Be Consistent With Leave, Pay And Records At Exit
Pay all entitlements on time when employment ends (accrued annual leave, notice or payment in lieu where applicable, and any other amounts required by the contract or award). Provide required documentation promptly and keep exit notes concise and factual.
If an employee raises a complaint or a workplace right near the time of termination, take extra care to separate performance or redundancy reasons from any adverse action risk. Meticulous records and a clear, fair process are your best protection.
What Legal Documents And Policies Help Retention?
The right paperwork won’t build culture on its own - but it sets expectations, drives consistency and reduces friction. Consider tailoring the following to your business:
- Employment Contract: Defines duties, classification, pay, hours, leave, confidentiality, IP and termination, aligned with the NES and any award. Link role clarity to measurable outcomes and review at promotion points. Use a tailored Employment Contract for each role type (full-time/part-time/casual).

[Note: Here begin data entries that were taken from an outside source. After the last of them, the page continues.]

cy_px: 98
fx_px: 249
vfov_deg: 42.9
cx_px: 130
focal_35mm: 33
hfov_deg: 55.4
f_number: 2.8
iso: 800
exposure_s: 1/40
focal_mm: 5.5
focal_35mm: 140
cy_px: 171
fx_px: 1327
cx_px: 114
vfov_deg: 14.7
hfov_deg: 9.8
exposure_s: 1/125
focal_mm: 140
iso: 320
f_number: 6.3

- Workplace Policies: A clear suite covering conduct, bullying/harassment, discrimination, complaints, flexible work, overtime/TOIL, WHS, and social media. Sprintlaw’s Workplace Policy support can help you tailor these to your operations.
- Staff Handbook: Practical guide that centralises policies and explains standards in plain English, often paired with manager training. See the Staff Handbook Package.

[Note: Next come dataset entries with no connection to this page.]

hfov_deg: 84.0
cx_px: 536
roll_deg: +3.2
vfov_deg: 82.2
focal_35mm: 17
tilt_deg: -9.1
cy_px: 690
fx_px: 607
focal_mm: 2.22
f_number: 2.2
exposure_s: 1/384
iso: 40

- Flexible Work And Remote Work Addenda: Records approved arrangements (location, hours, equipment, WHS responsibilities) and how performance will be measured.
- ESOP Or Bonus Policy: For longer-term retention, document rules for equity or bonuses clearly, including eligibility, discretion, and payment timing - you can explore an Employee Share Option Plan if equity alignment makes sense.
- Restraint And Confidentiality: Reasonable, targeted clauses or a separate agreement to protect clients, staff and confidential information; get tailored restraint of trade advice for enforceability.
- Training Agreement Or Policy: Clarifies when training is compulsory, when time is paid, and any repayment arrangements for optional courses (to be designed carefully to avoid unlawful deductions).
You may not need every document above from day one. Start with the essentials for your team, then build out as you grow.
Practical Tips To Strengthen Retention This Quarter
- Audit your contracts, awards and rosters for compliance gaps. Fixing pay and classification issues is one of the quickest ways to improve trust.
- Update your performance cycle: short, frequent check-ins beat yearly reviews. Tie goals to your role descriptions and career paths.
- Refresh your complaints and conduct policies and run a short manager briefing. Confidence in handling issues early prevents problems escalating.
- Introduce a simple recognition cadence (monthly wins, peer kudos, small spot bonuses). Make criteria transparent to avoid bias.
- Map flexible work options by role. Document request steps, response timelines and trial periods to test arrangements safely.
- Schedule a quarterly “stay interview” round - ask current staff what keeps them here and what might tempt them to leave. Then act on the themes.
Key Takeaways
- Clear contracts, correct classification and lawful rosters are the foundation - the NES and any applicable award still apply even if a contract says otherwise.
- Use flexible work the right way: respond within required timeframes, consider alternatives in good faith, and document approved arrangements.
- A safe, respectful workplace backed by strong policies and fair processes is essential for retention and required under Australian law.
- Design rewards and development pathways that are transparent and compliant, from bonuses through to equity via an Employee Share Option Plan.
- When performance dips or roles change, consult early and follow a fair, documented process to reduce unfair or constructive dismissal risks.
- Policies and training aren’t paperwork for paperwork’s sake - they drive consistent decisions, which staff trust and courts respect.